The Marathon Project


Mary’s Recap

Wow. I realize I haven’t posted to this blog since April 23rd….that is a long time ago! My update on the 23rd was in regards to the tendonitis in my foot, and how I was able to postpone my marathon until next year (yes!). The doc told me I could continue to play sports and run, as long as my foot didn’t hurt so much. That’s a tricky thing to tell an athlete, especially one as competitive as myself. In short: I’m not going to stop when there is some pain. If the pain is crippling, then I’ll stop. And I mean crippling, debilitating pain. 

My foot has continued to improve in the meantime; however, there are still times when it is severely sore (of course, I don’t stop playing). After a hard couple days of practice, my ankle is generally tender for the rest of the night. I don’t ice it or strengthen it the way I should. It would probably be in my best interest to pick up my game on that. I guess partly, I figure, since it hasn’t stopped me so far, I don’t NEED to take care of it. However, it would be nice to play soccer without feeling any pain for once.

So here’s the deal, since I last checked in, I’ve been off my marathon training plan, and have been focusing on soccer fitness. Besides my tendonitis, I’m in excellent shape right now. I have a great base fitness, and feel like I could dive right into a marathon training program with my current fitness level.
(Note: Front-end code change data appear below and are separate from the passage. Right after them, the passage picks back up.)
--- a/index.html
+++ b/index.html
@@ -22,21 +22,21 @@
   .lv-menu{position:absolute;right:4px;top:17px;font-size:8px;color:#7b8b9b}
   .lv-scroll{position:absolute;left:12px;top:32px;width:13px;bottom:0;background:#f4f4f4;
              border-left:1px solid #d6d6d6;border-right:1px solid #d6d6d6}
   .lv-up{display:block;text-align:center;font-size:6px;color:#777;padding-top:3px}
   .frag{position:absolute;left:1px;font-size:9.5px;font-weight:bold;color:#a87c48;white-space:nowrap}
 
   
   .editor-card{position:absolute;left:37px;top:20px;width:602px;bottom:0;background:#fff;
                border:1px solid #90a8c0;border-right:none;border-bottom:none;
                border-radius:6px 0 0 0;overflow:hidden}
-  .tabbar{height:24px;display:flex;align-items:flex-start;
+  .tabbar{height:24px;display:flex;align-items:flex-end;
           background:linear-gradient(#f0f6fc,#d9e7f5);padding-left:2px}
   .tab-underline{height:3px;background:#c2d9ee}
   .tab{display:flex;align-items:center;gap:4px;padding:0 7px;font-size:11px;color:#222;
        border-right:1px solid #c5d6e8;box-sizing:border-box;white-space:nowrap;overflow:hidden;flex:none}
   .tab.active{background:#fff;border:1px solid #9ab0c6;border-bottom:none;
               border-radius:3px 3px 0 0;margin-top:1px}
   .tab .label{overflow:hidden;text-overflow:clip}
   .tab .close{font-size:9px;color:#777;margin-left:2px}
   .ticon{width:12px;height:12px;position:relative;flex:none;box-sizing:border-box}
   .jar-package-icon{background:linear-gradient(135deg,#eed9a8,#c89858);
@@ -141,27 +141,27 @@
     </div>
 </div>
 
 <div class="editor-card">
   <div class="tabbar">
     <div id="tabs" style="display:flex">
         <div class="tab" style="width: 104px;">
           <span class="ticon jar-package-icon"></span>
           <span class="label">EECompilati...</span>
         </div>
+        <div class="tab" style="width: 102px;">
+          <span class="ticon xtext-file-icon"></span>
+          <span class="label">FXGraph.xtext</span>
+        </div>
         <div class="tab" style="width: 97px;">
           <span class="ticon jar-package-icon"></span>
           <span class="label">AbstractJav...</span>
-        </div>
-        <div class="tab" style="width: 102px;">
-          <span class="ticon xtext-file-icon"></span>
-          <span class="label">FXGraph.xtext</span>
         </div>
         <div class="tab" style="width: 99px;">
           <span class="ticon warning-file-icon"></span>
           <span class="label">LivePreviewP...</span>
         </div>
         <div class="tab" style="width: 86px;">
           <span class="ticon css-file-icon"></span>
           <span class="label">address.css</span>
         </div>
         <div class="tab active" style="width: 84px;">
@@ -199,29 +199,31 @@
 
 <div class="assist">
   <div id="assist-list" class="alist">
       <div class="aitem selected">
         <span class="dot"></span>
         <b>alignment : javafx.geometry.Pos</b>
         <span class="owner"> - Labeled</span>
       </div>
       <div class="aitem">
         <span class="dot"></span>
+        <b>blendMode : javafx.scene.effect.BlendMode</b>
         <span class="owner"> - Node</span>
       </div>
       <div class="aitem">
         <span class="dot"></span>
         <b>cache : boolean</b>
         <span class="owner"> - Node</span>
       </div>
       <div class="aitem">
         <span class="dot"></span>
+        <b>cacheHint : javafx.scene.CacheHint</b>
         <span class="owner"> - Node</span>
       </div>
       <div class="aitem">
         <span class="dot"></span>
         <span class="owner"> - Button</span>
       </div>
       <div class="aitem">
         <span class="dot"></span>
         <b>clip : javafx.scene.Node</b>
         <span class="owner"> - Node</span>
Hopefully, I can maintain (or even slightly build) this fitness level, so that when marathon training time comes around next February, I’ll be strong, fit and ready to go.

Above photo is a picture of my recreational soccer team. We were runners up in the league last season.
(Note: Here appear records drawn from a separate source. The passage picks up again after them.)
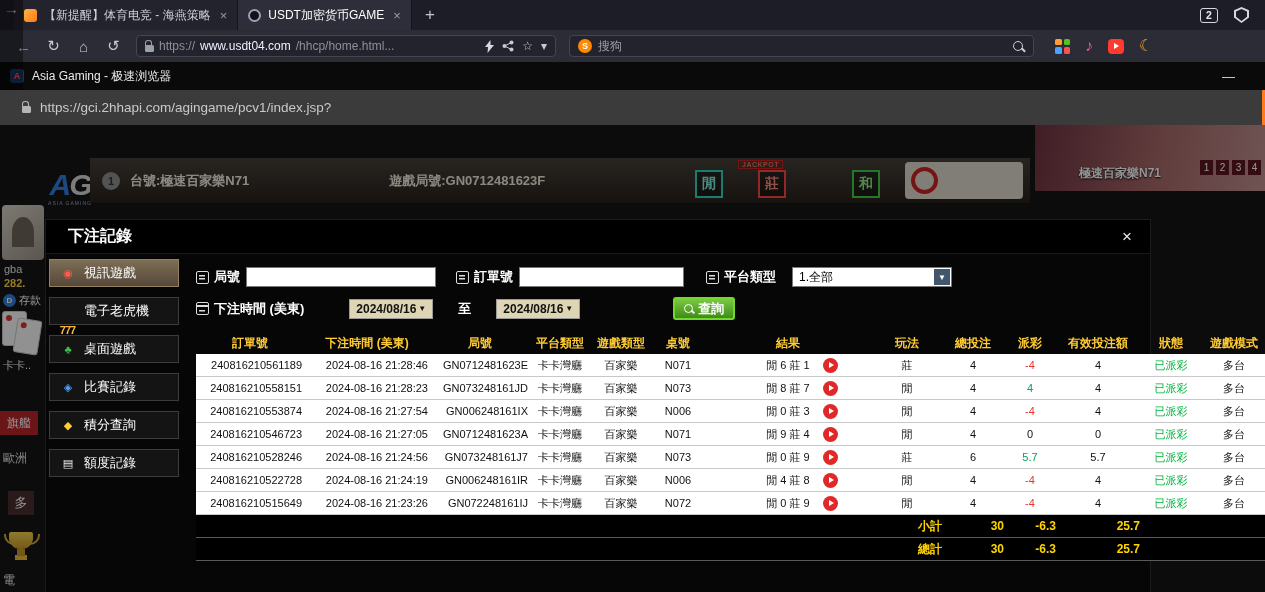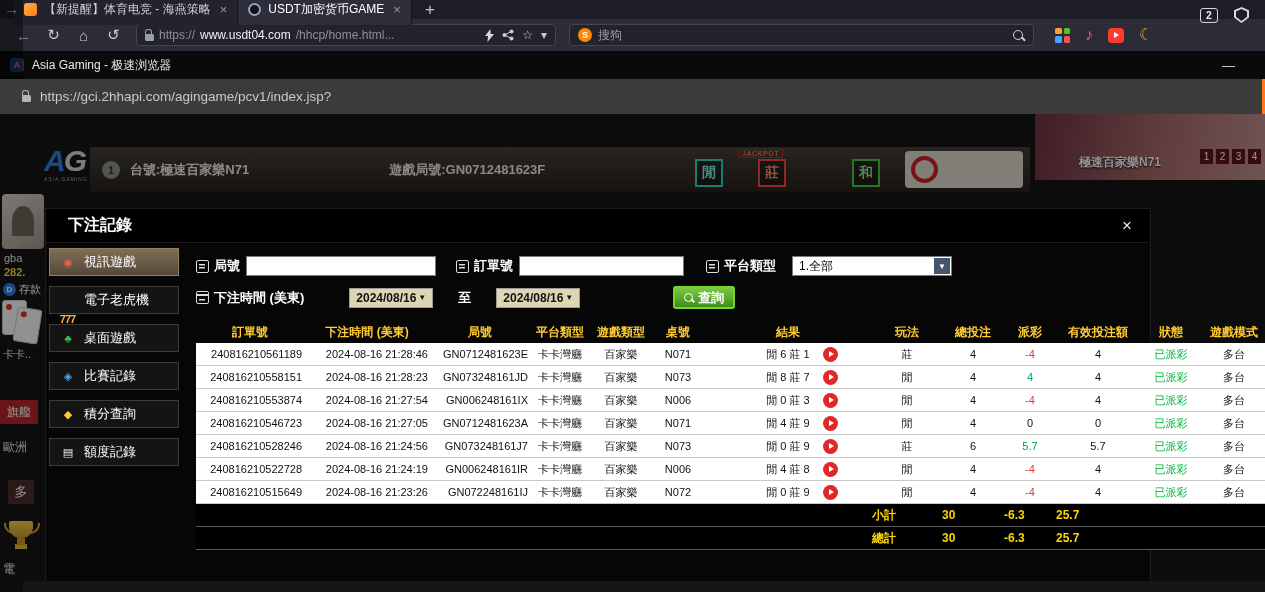--- a/index.html
+++ b/index.html
@@ -1,20 +1,20 @@
 <!DOCTYPE html>
 <html><head>
 <meta charset="utf-8">
 <style>
   *{margin:0;padding:0;box-sizing:border-box}
   body{background:#000;font-family:"Liberation Sans","DejaVu Sans",sans-serif;-webkit-font-smoothing:antialiased}
   .screen{position:relative;width:1265px;height:592px;overflow:hidden;background:#161616}
 
   
-  .tabbar{height:19px;background:#1d1d27;display:flex;align-items:center;padding-left:14px;position:relative}
+  .tabbar{height:30px;background:#1d1d27;display:flex;align-items:center;padding-left:14px;position:relative}
   .tab{display:flex;align-items:center;gap:7px;height:30px;padding:0 10px;flex:0 0 auto;color:#cfcfd6;font-size:12px;max-width:238px;background:#23232e;border-right:1px solid #14141c}
   .tab.active{background:#2e2e3a;color:#fff}
   .tab-title{max-width:168px;overflow:hidden;text-overflow:ellipsis;white-space:nowrap}
   .tab-close{color:#9a9aa5;font-size:13px;margin-left:2px;cursor:pointer}
   .favicon1{width:13px;height:13px;border-radius:3px;background:linear-gradient(135deg,#ffb340,#ff7a1a);flex:0 0 auto}
   .favicon2{width:13px;height:13px;border-radius:50%;background:#11111c;border:2px solid #9aa0b8;flex:0 0 auto}
   .newtab{color:#c5c5cd;font-size:17px;padding:0 13px;cursor:pointer}
   .tabbar-right{position:absolute;right:16px;top:0;height:30px;display:flex;align-items:center;gap:16px}
   .tabcount{min-width:18px;height:15px;border:1.5px solid #d7d7de;border-radius:3px;color:#e8e8ee;font-size:10.5px;font-weight:bold;display:flex;align-items:center;justify-content:center;padding:0 3px;cursor:pointer}
   .shieldwrap{width:15px;height:16px;position:relative;cursor:pointer}
@@ -52,21 +52,21 @@
   
   .url2bar{height:35px;background:#3b3b3b;display:flex;align-items:center;gap:9px;padding:0 22px;position:relative}
   .url2bar .lock{background:#b5b5b5}
   .url2bar .lock::before{border-color:#b5b5b5}
   .url2-text{color:#c9c9c9;font-size:13.5px}
   .url2-accent{position:absolute;right:0;top:0;width:3px;height:35px;background:#ff7a1a}
 
   
   .content{position:relative;height:467px;background:#151515;overflow:hidden}
 
-  .ag-logo{position:absolute;left:44px;top:32px;width:52px;}
+  .ag-logo{position:absolute;left:44px;top:45px;width:52px;text-align:center}
   .ag-big{font-size:30px;font-weight:bold;font-style:italic;letter-spacing:-2px;line-height:1}
   .ag-a{color:#2f7fe0}.ag-g{color:#d6d6d6}
   .ag-sub{font-size:5px;color:#9aacc0;letter-spacing:1px}
 
   .game-topbar{position:absolute;left:90px;top:33px;width:940px;height:45px;background:linear-gradient(#46403a,#27211b);display:flex;align-items:center;padding:0 12px;gap:10px}
   .info-circ{width:18px;height:18px;border-radius:50%;background:#8f8f8f;color:#333;font-weight:bold;font-size:11px;display:flex;align-items:center;justify-content:center;flex:0 0 auto}
   .gt-label{color:#f2ede2;font-size:13px;font-weight:bold;white-space:nowrap}
   .gt-round{color:#efe9db;font-size:13px;font-weight:bold;margin-left:130px;white-space:nowrap}
   .betwrap{position:absolute;left:0;top:0;width:100%;height:100%}
   .bet-box{position:absolute;top:12px;width:28px;height:28px;border:2px solid;display:flex;align-items:center;justify-content:center;font-size:14px;font-weight:bold;background:rgba(0,0,0,.35)}
@@ -137,21 +137,21 @@
   .thead span{text-align:center;line-height:22px;white-space:nowrap;overflow:hidden}
   .trow{background:#fff;border-bottom:1px solid #c8c8c8;font-size:11px;color:#111;height:23px}
   .c{line-height:22px;text-align:center;white-space:nowrap;overflow:hidden;padding:0 2px}
   .c.l{text-align:right;padding-left:6px}
   .result{position:relative}
   .play{position:absolute;right:34px;top:4px;width:15px;height:15px;border-radius:50%;background:#e02828;cursor:pointer}
   .play::after{content:'';position:absolute;left:6px;top:4px;border-left:5px solid #fff;border-top:3.5px solid transparent;border-bottom:3.5px solid transparent}
   .payout.neg{color:#e53935}.payout.pos{color:#00a651}.payout.zero{color:#111}
   .status{color:#00b33c;font-weight:normal}
   .srow{height:23px;background:#000;border-bottom:1px solid #5a5a5a;color:#ffd400;font-weight:bold;font-size:12px}
-  .srow span{text-align:left;line-height:23px}
+  .srow span{text-align:right;line-height:23px}
   .s1{grid-column:8}.s2{grid-column:9}.s3{grid-column:10}.s4{grid-column:11}
 </style>
 </head>
 <body>
 
 <div class="screen">
 
   <div class="tabbar">
     <div class="tab">
       <span class="favicon1"></span>
@@ -434,21 +434,21 @@
             </div>
 
             <div class="trow grid13">
               <span class="c l">240816210546723</span>
               <span class="c l">2024-08-16 21:27:05</span>
               <span class="c l">GN0712481623A</span>
               <span class="c">卡卡灣廳</span>
               <span class="c">百家樂</span>
               <span class="c">N071</span>
               <span class="c result">
-                <span>閒 4 莊 9</span>
+                <span>閒 9 莊 4</span>
                 <span class="play"></span>
               </span>
               <span class="c">閒</span>
               <span class="c">4</span>
               <span class="c payout zero">0</span>
               <span class="c">0</span>
               <span class="c status">已派彩</span>
               <span class="c">多台</span>
             </div>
Here is a recap of what I’ve been doing every week to stay in shape.

Mondays - off
Tuesday - 90 minute practice (semi pro soccer team)
Wednesday - 90 minute practice (semi pro soccer team)
Thursday - 3-6 mile run
Friday - 45 minute soccer game (co-ed, 7v7)
Saturday - 90 minute practice/pickup OR 90 minute game
Sunday - 90 minute game 

The Saturday/Sunday schedules vary. On Saturday, I always have either a game for my 11v11 recreational women’s soccer team or we play pickup at the park. In these games, I always play the full 90 minutes. Sometimes on Saturday I have a game with my semi-pro team. Sometimes we have a game Sunday. Sometimes we have a game both Saturday and Sunday. In semi-pro, I typically average between 30 and 45 minutes a game. This is a shorter workout than my recreational team, but the pace of play is way faster. Even though I don’t play as long, I end up sweating just as much because it’s such a high intensity workout.

My semi-pro season is coming to a close, so the workout regimen will change up. I’m going to be sad to not have weekly soccer practices anymore. My team is incredibly good, and it’s so much fun to play with such high caliber players. Seriously, a practice with my semi pro team is a greater workout than a game with my recreational team.
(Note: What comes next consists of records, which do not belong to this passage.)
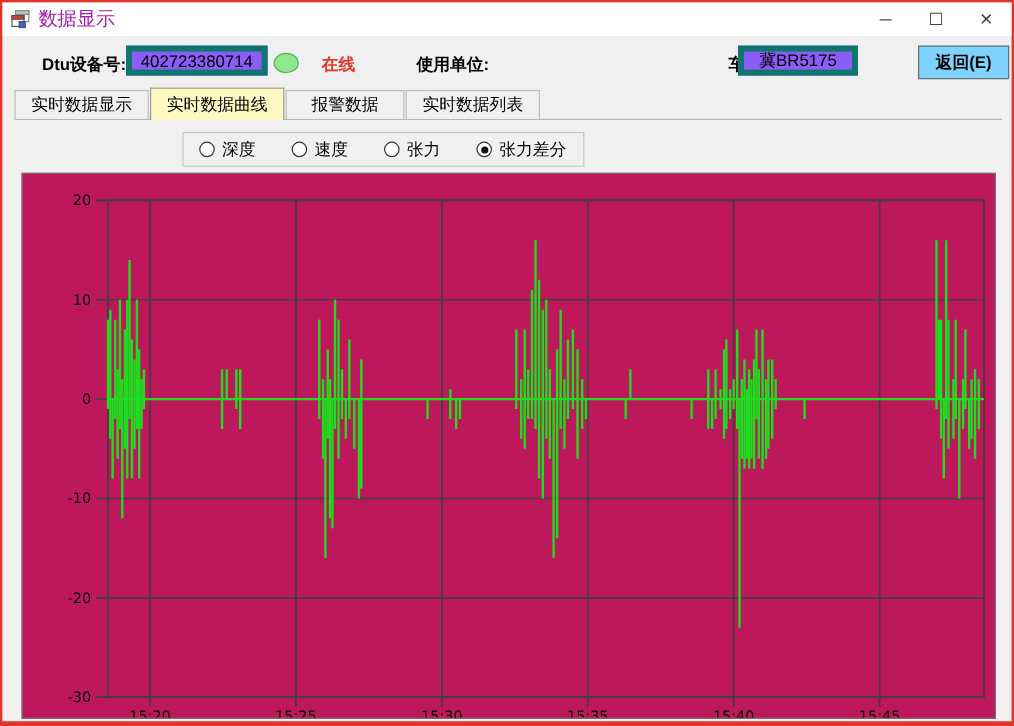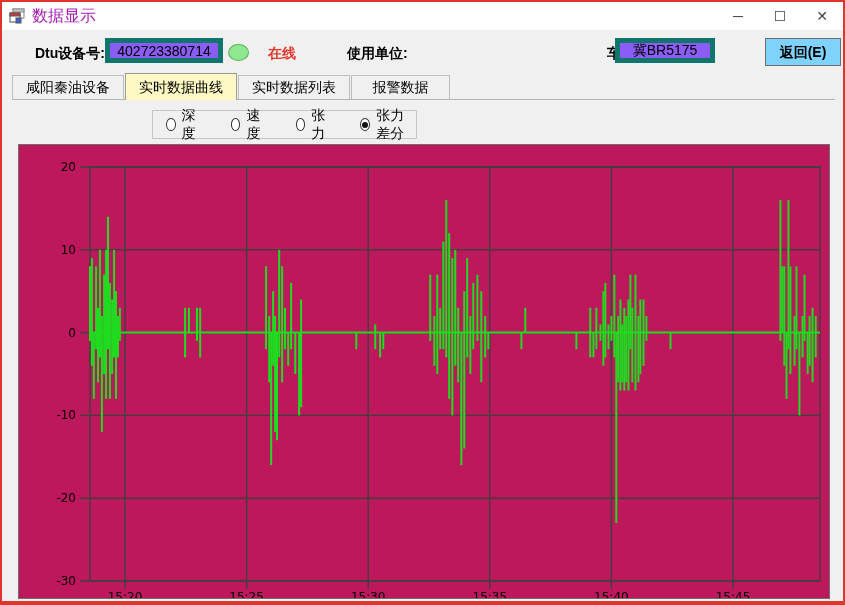--- a/index.html
+++ b/index.html
@@ -66,21 +66,21 @@
   }
   .tab.active {
     height: 27px; line-height: 26px;
     background: #fef9c3;
     border-color: #9a9a9a;
     position: relative; z-index: 2;
     margin-bottom: -1px;
   }
   
   .radio-panel {
-    position: absolute; left: 150px; top: 108px; width: 265px; height: 29px;
+    position: absolute; left: 150px; top: 108px; width: 335px; height: 29px;
     border: 1px solid #c6c6c6;
     display: flex; align-items: center;
     padding-left: 13px; gap: 30px;
   }
   .radio-item { display: flex; align-items: center; gap: 6px; cursor: default; }
   .radio-circle {
     width: 13px; height: 13px; border-radius: 50%;
     border: 1px solid #333; background: #fff;
     display: inline-flex; align-items: center; justify-content: center;
   }
@@ -120,24 +120,24 @@
   <span class="hdr-label" style="left:33px; top:43px;">Dtu设备号:</span>
   <input class="hdr-input" style="left: 103px; top: 36px; width: 118px;" value="402723380714">
   <span class="status-dot" style="background: rgb(143, 232, 143);"></span>
   <span class="status-text" style="color: rgb(224, 58, 47);">在线</span>
   <span class="hdr-label" style="left:345px; top:43px;">使用单位:</span>
   <span class="hdr-label" style="left:605px; top:43px;">车号:</span>
   <input class="hdr-input" style="left: 613px; top: 36px; width: 100px;" value="冀BR5175">
   <div class="back-btn">返回(E)</div>
 
   <div class="tab-bar">
-      <div class="tab">咸阳秦油设备</div>
+      <div class="tab">实时数据显示</div>
       <div class="tab active">实时数据曲线</div>
+      <div class="tab">报警数据</div>
       <div class="tab">实时数据列表</div>
-      <div class="tab">报警数据</div>
     </div>
 
   <div class="radio-panel">
       <div class="radio-item">
         <span class="radio-circle"></span>
         <span class="radio-label">深度</span>
       </div>
       <div class="radio-item">
         <span class="radio-circle"></span>
         <span class="radio-label">速度</span>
At most, we have two weeks left of the semi pro season, as playoffs are starting this weekend. On Saturday, my team plays the California Storm (the same team that Sissi and Brandi Chastain play on). After we win, we play again on Sunday. After winning on Sunday, we will be Regional Champions, and will travel to Dallas, TX for the national championship playoffs. Here’s a flier for this weekend:

I promise to check in more, starting immediately!